**EXTRACTED ENTRIES**
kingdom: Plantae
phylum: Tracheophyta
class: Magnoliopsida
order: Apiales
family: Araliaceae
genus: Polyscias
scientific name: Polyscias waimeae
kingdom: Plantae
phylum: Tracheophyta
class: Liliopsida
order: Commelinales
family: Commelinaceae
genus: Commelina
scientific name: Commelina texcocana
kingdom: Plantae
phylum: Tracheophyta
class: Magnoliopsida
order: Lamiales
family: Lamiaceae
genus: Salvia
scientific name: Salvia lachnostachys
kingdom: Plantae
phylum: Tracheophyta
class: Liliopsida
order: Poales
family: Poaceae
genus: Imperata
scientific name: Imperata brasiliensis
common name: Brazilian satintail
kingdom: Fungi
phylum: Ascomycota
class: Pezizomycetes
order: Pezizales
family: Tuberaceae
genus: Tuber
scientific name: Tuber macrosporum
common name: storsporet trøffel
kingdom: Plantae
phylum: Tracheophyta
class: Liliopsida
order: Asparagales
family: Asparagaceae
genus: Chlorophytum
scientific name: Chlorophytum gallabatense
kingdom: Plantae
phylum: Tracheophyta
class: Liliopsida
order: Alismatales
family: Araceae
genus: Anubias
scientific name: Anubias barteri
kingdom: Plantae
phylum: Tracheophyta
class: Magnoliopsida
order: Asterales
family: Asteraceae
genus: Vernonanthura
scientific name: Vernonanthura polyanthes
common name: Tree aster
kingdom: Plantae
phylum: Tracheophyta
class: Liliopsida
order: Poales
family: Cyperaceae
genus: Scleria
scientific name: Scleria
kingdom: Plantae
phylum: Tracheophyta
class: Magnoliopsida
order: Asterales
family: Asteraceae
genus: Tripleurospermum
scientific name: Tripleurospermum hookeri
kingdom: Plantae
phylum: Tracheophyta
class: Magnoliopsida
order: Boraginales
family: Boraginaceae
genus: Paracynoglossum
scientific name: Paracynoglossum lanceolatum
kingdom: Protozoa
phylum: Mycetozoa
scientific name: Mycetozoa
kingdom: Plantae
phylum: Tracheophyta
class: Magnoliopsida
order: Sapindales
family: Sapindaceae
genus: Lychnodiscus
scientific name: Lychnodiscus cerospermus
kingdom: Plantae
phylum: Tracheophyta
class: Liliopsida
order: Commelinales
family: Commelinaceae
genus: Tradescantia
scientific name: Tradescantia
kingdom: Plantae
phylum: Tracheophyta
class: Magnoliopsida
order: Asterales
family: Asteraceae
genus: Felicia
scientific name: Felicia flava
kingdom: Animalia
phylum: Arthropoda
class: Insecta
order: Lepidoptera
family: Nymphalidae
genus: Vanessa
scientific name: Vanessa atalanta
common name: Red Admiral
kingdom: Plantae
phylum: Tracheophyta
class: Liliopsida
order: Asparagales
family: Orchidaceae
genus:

**AIM OF THE TASK**
Can you format the lines of all the entries above as a numbered list, leaving out any blank lines?

**FULL ANSWER**
1. kingdom: Plantae
2. phylum: Tracheophyta
3. class: Magnoliopsida
4. order: Apiales
5. family: Araliaceae
6. genus: Polyscias
7. scientific name: Polyscias waimeae
8. kingdom: Plantae
9. phylum: Tracheophyta
10. class: Liliopsida
11. order: Commelinales
12. family: Commelinaceae
13. genus: Commelina
14. scientific name: Commelina texcocana
15. kingdom: Plantae
16. phylum: Tracheophyta
17. class: Magnoliopsida
18. order: Lamiales
19. family: Lamiaceae
20. genus: Salvia
21. scientific name: Salvia lachnostachys
22. kingdom: Plantae
23. phylum: Tracheophyta
24. class: Liliopsida
25. order: Poales
26. family: Poaceae
27. genus: Imperata
28. scientific name: Imperata brasiliensis
29. common name: Brazilian satintail
30. kingdom: Fungi
31. phylum: Ascomycota
32. class: Pezizomycetes
33. order: Pezizales
34. family: Tuberaceae
35. genus: Tuber
36. scientific name: Tuber macrosporum
37. common name: storsporet trøffel
38. kingdom: Plantae
39. phylum: Tracheophyta
40. class: Liliopsida
41. order: Asparagales
42. family: Asparagaceae
43. genus: Chlorophytum
44. scientific name: Chlorophytum gallabatense
45. kingdom: Plantae
46. phylum: Tracheophyta
47. class: Liliopsida
48. order: Alismatales
49. family: Araceae
50. genus: Anubias
51. scientific name: Anubias barteri
52. kingdom: Plantae
53. phylum: Tracheophyta
54. class: Magnoliopsida
55. order: Asterales
56. family: Asteraceae
57. genus: Vernonanthura
58. scientific name: Vernonanthura polyanthes
59. common name: Tree aster
60. kingdom: Plantae
61. phylum: Tracheophyta
62. class: Liliopsida
63. order: Poales
64. family: Cyperaceae
65. genus: Scleria
66. scientific name: Scleria
67. kingdom: Plantae
68. phylum: Tracheophyta
69. class: Magnoliopsida
70. order: Asterales
71. family: Asteraceae
72. genus: Tripleurospermum
73. scientific name: Tripleurospermum hookeri
74. kingdom: Plantae
75. phylum: Tracheophyta
76. class: Magnoliopsida
77. order: Boraginales
78. family: Boraginaceae
79. genus: Paracynoglossum
80. scientific name: Paracynoglossum lanceolatum
81. kingdom: Protozoa
82. phylum: Mycetozoa
83. scientific name: Mycetozoa
84. kingdom: Plantae
85. phylum: Tracheophyta
86. class: Magnoliopsida
87. order: Sapindales
88. family: Sapindaceae
89. genus: Lychnodiscus
90. scientific name: Lychnodiscus cerospermus
91. kingdom: Plantae
92. phylum: Tracheophyta
93. class: Liliopsida
94. order: Commelinales
95. family: Commelinaceae
96. genus: Tradescantia
97. scientific name: Tradescantia
98. kingdom: Plantae
99. phylum: Tracheophyta
100. class: Magnoliopsida
101. order: Asterales
102. family: Asteraceae
103. genus: Felicia
104. scientific name: Felicia flava
105. kingdom: Animalia
106. phylum: Arthropoda
107. class: Insecta
108. order: Lepidoptera
109. family: Nymphalidae
110. genus: Vanessa
111. scientific name: Vanessa atalanta
112. common name: Red Admiral
113. kingdom: Plantae
114. phylum: Tracheophyta
115. class: Liliopsida
116. order: Asparagales
117. family: Orchidaceae
118. genus:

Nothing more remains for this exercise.